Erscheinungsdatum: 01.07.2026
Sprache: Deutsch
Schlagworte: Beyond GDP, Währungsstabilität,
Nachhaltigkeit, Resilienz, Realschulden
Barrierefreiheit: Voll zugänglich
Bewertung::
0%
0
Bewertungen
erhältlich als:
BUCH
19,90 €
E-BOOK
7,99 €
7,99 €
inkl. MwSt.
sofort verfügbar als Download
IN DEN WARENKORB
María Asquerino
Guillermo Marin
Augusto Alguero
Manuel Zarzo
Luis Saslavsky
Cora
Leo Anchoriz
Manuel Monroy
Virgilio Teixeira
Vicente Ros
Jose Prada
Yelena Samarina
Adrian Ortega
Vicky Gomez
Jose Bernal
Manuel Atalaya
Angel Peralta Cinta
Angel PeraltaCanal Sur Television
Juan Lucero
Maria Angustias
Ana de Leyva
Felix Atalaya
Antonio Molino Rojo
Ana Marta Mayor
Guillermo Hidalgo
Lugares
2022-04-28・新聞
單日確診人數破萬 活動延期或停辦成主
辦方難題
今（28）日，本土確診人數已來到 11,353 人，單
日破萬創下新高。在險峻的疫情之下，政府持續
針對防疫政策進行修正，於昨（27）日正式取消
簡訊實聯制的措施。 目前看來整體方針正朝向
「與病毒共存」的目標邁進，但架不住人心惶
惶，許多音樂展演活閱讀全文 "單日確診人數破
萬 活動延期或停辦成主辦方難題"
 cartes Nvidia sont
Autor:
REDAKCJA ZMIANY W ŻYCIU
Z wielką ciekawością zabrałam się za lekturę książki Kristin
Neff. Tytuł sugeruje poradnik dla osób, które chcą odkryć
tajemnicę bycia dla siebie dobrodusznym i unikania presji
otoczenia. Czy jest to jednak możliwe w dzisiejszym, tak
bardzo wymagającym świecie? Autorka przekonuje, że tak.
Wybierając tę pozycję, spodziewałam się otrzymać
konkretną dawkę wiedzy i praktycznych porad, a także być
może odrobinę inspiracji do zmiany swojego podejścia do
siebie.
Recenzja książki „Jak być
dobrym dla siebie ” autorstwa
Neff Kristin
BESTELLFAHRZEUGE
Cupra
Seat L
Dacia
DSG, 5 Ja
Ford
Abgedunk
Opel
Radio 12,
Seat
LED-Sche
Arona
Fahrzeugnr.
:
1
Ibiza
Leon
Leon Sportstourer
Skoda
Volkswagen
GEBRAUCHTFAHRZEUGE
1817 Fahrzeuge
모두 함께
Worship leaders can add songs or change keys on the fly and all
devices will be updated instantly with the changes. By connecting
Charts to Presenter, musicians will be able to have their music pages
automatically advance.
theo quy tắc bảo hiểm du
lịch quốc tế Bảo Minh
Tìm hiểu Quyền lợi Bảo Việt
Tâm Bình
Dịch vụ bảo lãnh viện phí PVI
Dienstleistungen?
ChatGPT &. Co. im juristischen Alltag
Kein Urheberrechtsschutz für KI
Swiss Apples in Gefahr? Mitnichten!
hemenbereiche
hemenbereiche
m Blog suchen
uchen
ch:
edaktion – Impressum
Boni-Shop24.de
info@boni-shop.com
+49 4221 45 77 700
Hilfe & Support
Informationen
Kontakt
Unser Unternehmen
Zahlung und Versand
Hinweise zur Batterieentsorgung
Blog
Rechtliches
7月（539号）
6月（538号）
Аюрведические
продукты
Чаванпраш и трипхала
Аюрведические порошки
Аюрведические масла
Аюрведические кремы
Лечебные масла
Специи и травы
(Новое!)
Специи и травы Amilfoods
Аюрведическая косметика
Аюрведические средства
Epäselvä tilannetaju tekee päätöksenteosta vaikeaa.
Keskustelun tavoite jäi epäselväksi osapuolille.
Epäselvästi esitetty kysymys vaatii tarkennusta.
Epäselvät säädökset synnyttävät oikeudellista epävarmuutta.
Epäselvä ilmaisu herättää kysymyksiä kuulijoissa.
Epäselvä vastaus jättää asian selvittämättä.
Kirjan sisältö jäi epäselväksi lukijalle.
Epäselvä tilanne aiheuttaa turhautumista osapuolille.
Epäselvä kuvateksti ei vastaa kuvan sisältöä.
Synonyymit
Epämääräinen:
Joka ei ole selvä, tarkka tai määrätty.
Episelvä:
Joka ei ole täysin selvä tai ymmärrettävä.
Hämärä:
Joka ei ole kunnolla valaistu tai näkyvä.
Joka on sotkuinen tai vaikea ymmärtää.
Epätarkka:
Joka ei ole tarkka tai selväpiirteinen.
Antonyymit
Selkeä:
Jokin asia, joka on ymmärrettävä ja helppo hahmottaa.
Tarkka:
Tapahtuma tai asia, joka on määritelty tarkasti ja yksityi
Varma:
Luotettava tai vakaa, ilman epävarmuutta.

--

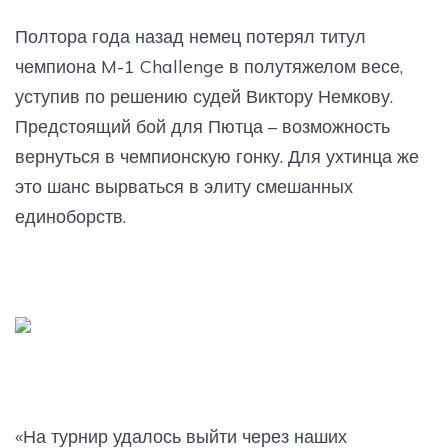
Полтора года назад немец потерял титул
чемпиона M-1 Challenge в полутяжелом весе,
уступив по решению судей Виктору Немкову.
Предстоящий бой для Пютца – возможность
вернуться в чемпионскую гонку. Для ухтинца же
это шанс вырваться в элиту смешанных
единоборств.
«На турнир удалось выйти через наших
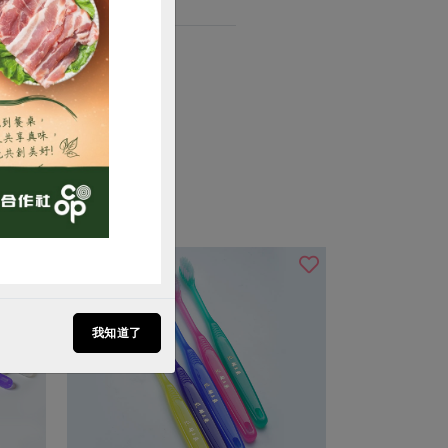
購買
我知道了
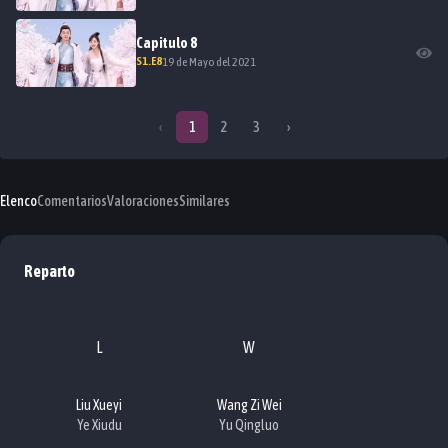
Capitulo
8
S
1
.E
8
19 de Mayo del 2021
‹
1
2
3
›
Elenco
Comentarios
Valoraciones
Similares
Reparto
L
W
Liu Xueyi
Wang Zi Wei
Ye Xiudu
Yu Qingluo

**Your objective:** Retype the lines in the records from the line with "Erscheinungsdatum: 01.07.2026" to the line with "Antonio Molino Rojo", keeping every character as it appears.

**Answer:**
Erscheinungsdatum: 01.07.2026
Sprache: Deutsch
Schlagworte: Beyond GDP, Währungsstabilität,
Nachhaltigkeit, Resilienz, Realschulden
Barrierefreiheit: Voll zugänglich
Bewertung::
0%
0
Bewertungen
erhältlich als:
BUCH
19,90 €
E-BOOK
7,99 €
7,99 €
inkl. MwSt.
sofort verfügbar als Download
IN DEN WARENKORB
María Asquerino
Guillermo Marin
Augusto Alguero
Manuel Zarzo
Luis Saslavsky
Cora
Leo Anchoriz
Manuel Monroy
Virgilio Teixeira
Vicente Ros
Jose Prada
Yelena Samarina
Adrian Ortega
Vicky Gomez
Jose Bernal
Manuel Atalaya
Angel Peralta Cinta
Angel PeraltaCanal Sur Television
Juan Lucero
Maria Angustias
Ana de Leyva
Felix Atalaya
Antonio Molino Rojo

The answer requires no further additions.